Text segment:
* * * * *
From mboxrd@z Thu Jan  1 00:00:00 1970
Return-Path: <SRS0=fWiu=Y6=vger.kernel.org=linux-kernel-owner@kernel.org>
X-Spam-Checker-Version: SpamAssassin 3.4.0 (2014-02-07) on
	aws-us-west-2-korg-lkml-1.web.codeaurora.org
X-Spam-Level: 
X-Spam-Status: No, score=-5.8 required=3.0 tests=HEADER_FROM_DIFFERENT_DOMAINS,
	MAILING_LIST_MULTI,MENTIONS_GIT_HOSTING,SPF_HELO_NONE,SPF_PASS autolearn=ham
	autolearn_force=no version=3.4.0
Received: from mail.kernel.org (mail.kernel.org [198.145.29.99])
	by smtp.lore.kernel.org (Postfix) with ESMTP id 71908C5DF63
	for <linux-kernel@archiver.kernel.org>; Wed,  6 Nov 2019 20:56:55 +0000 (UTC)
Received: from vger.kernel.org (vger.kernel.org [209.132.180.67])
	by mail.kernel.org (Postfix) with ESMTP id 464C62187F
	for <linux-kernel@archiver.kernel.org>; Wed,  6 Nov 2019 20:56:55 +0000 (UTC)
Received: (majordomo@vger.kernel.org) by vger.kernel.org via listexpand
        id S1732630AbfKFU4y (ORCPT
        <rfc822;linux-kernel@archiver.kernel.org>);
        Wed, 6 Nov 2019 15:56:54 -0500
Received: from Galois.linutronix.de ([193.142.43.55]:45261 "EHLO
        Galois.linutronix.de" rhost-flags-OK-OK-OK-OK) by vger.kernel.org
        with ESMTP id S1732001AbfKFU4r (ORCPT
        <rfc822;linux-kernel@vger.kernel.org>);
        Wed, 6 Nov 2019 15:56:47 -0500
Received: from localhost ([127.0.0.1] helo=nanos.tec.linutronix.de)
        by Galois.linutronix.de with esmtp (Exim 4.80)
* * * * *
Information provided:
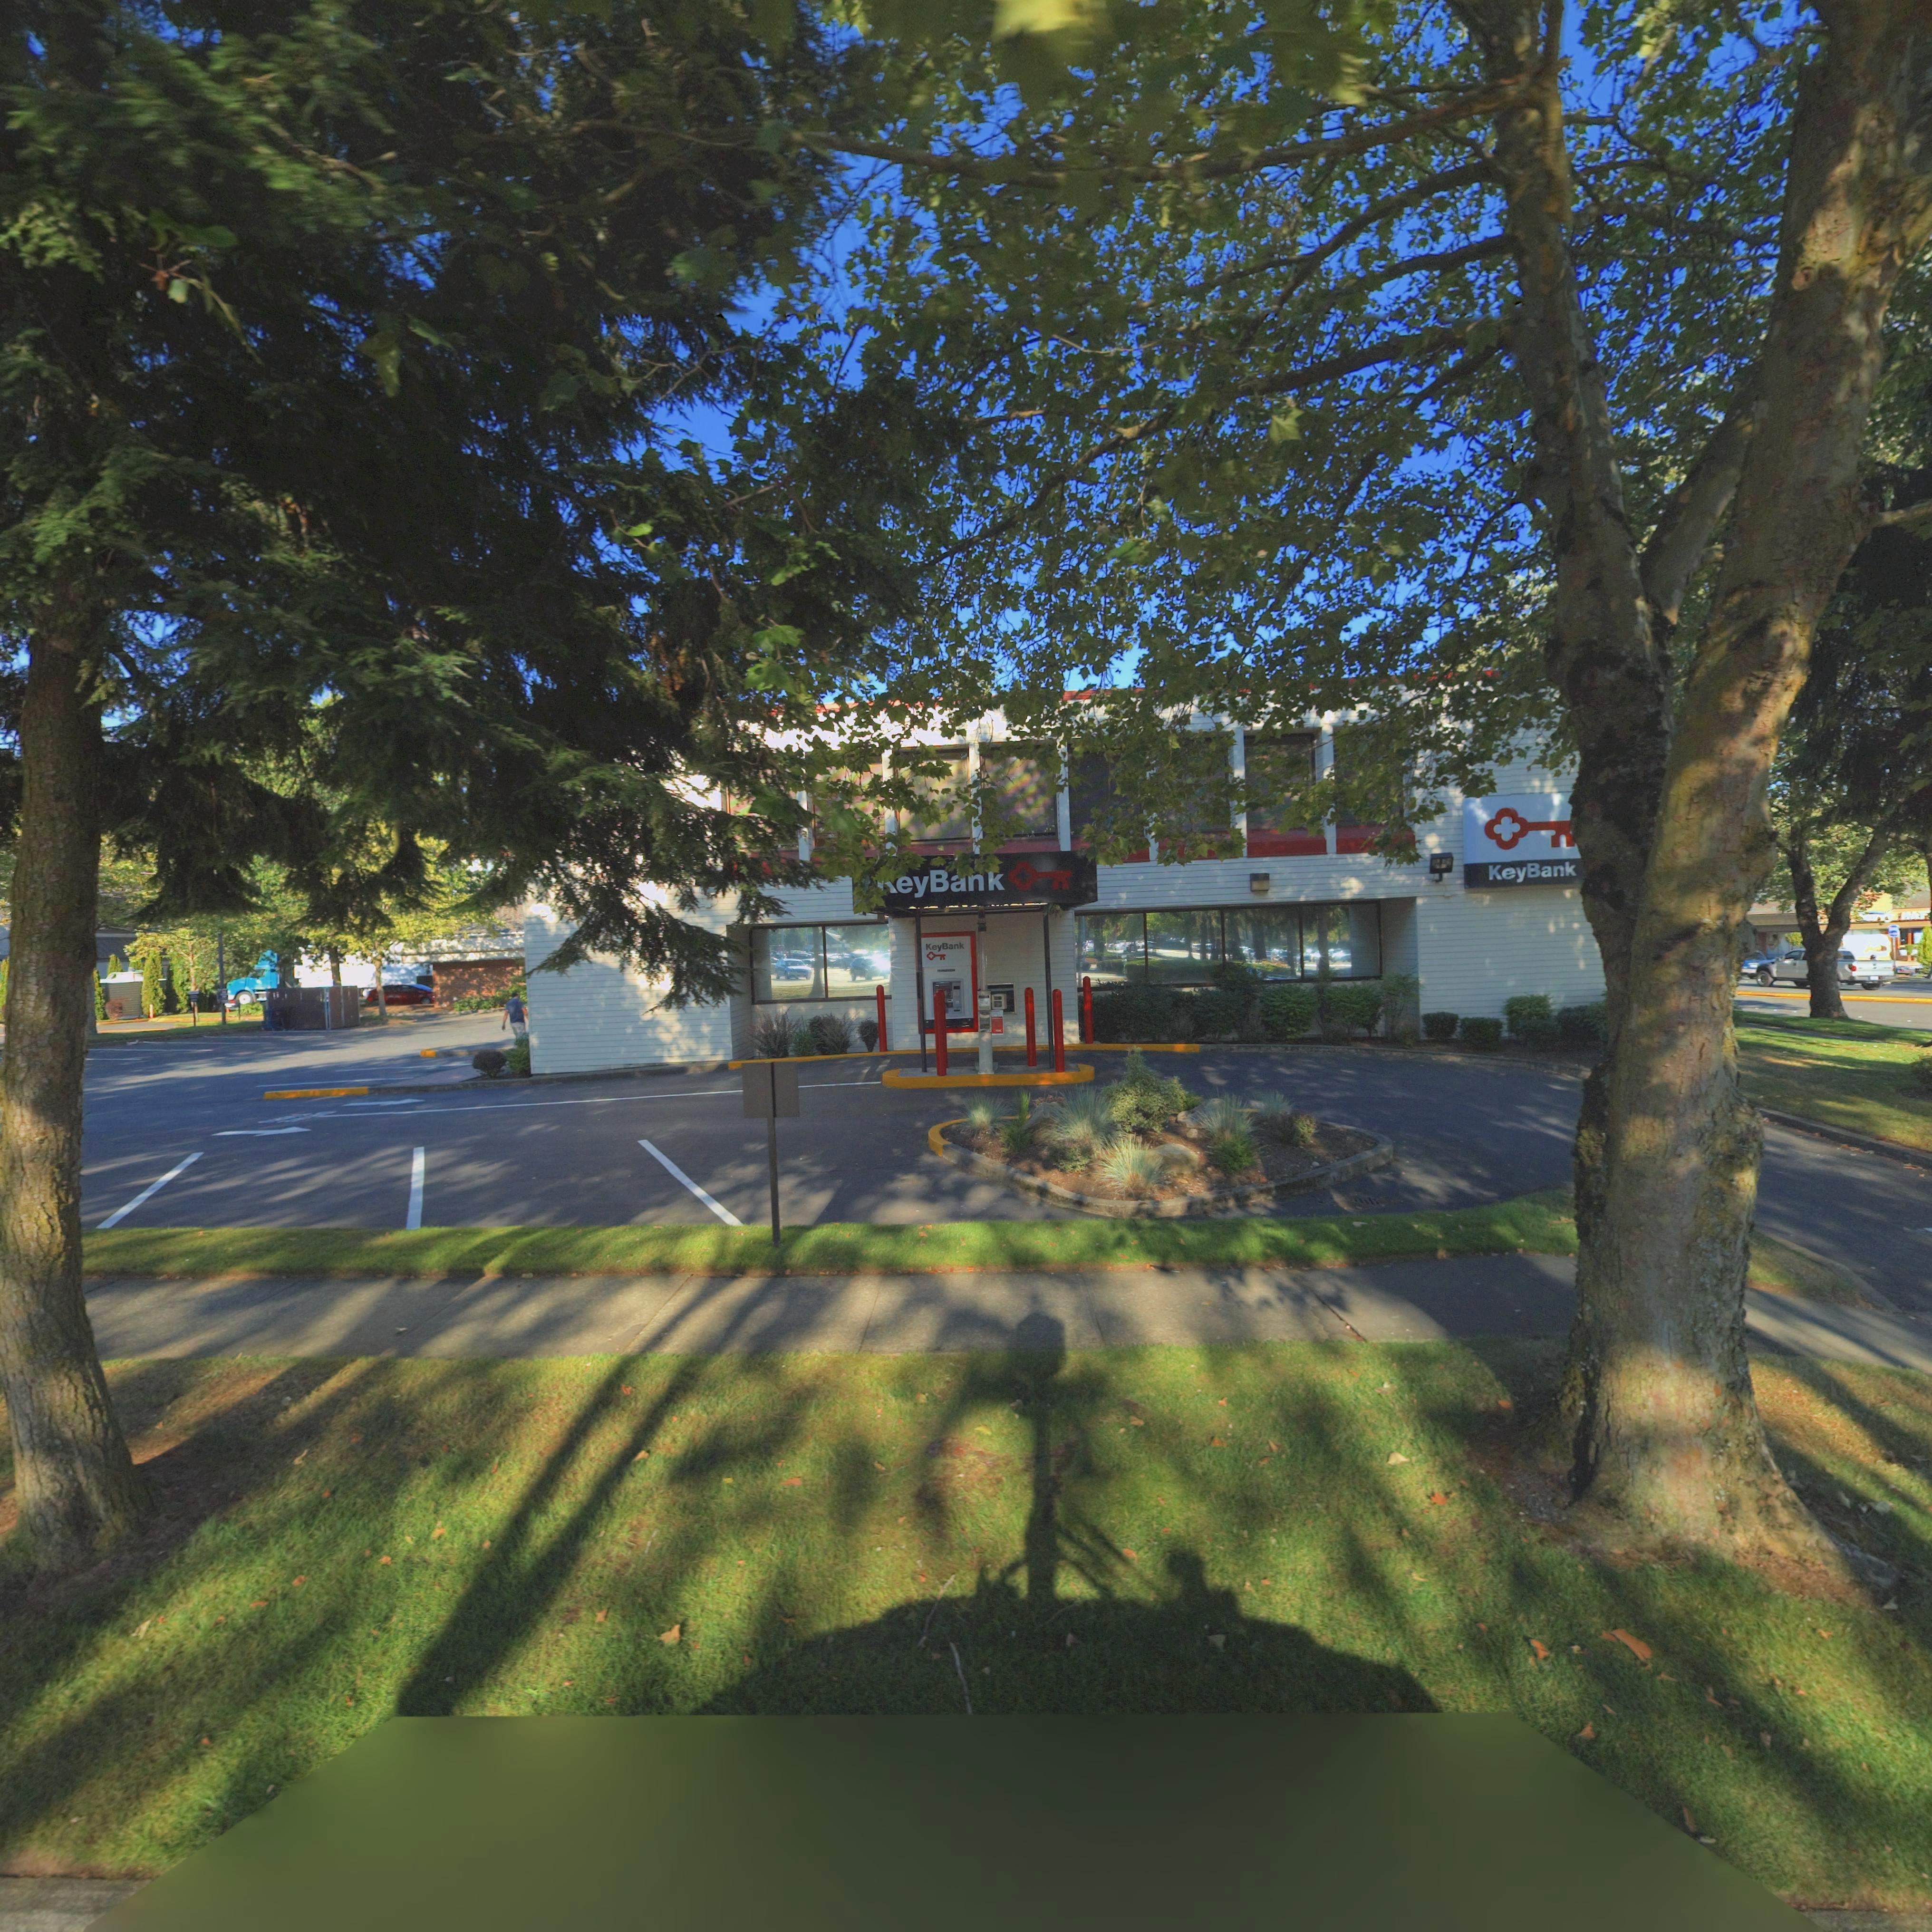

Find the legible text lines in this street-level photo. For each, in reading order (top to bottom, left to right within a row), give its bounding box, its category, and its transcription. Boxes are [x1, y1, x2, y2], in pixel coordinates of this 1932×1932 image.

[873, 861, 1009, 904] BusinessName: KeyBank
[1487, 859, 1580, 886] BusinessName: KeyBank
* * * * *
Task: List every test named in the X-Spam-Status field of the email header. Rely only on the email header.

Reply to the exercise: HEADER_FROM_DIFFERENT_DOMAINS, MAILING_LIST_MULTI, MENTIONS_GIT_HOSTING, SPF_HELO_NONE, SPF_PASS